_SOURCE DATA_
***
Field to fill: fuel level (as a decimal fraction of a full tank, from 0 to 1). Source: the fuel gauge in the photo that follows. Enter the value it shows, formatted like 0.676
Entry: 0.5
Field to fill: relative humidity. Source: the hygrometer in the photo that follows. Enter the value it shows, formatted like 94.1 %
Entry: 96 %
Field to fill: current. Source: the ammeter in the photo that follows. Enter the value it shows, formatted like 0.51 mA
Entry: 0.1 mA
***
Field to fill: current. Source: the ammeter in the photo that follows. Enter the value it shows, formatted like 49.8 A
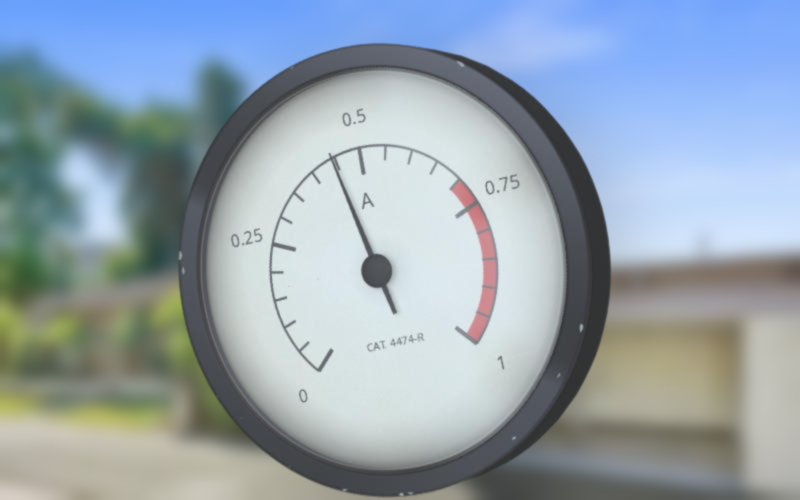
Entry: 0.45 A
***
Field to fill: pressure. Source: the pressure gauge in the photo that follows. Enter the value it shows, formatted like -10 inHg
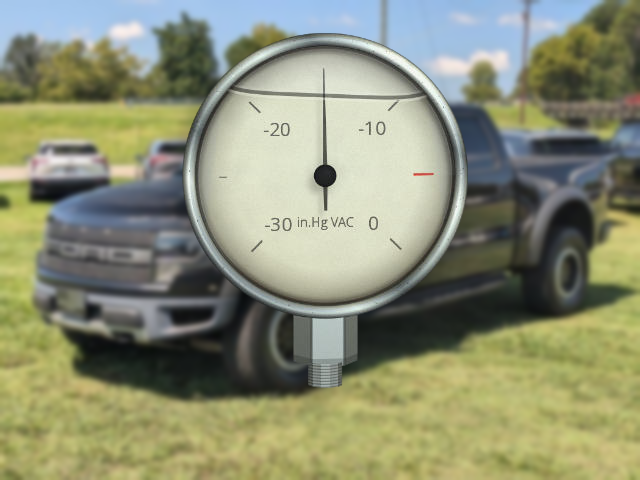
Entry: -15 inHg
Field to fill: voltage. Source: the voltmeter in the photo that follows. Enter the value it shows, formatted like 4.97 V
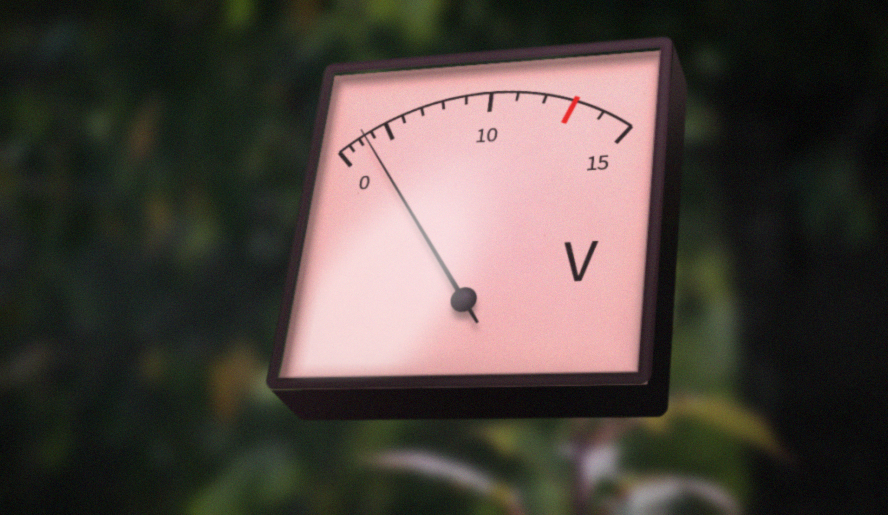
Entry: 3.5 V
***
_TASK DESCRIPTION_
Repeat the lines from the line with "like 0.51 mA" to the line with "Entry: 0.1 mA", swapping "ammeter" for "milliammeter" and leaving everything else unchanged.

_RESULT_
Field to fill: current. Source: the milliammeter in the photo that follows. Enter the value it shows, formatted like 0.51 mA
Entry: 0.1 mA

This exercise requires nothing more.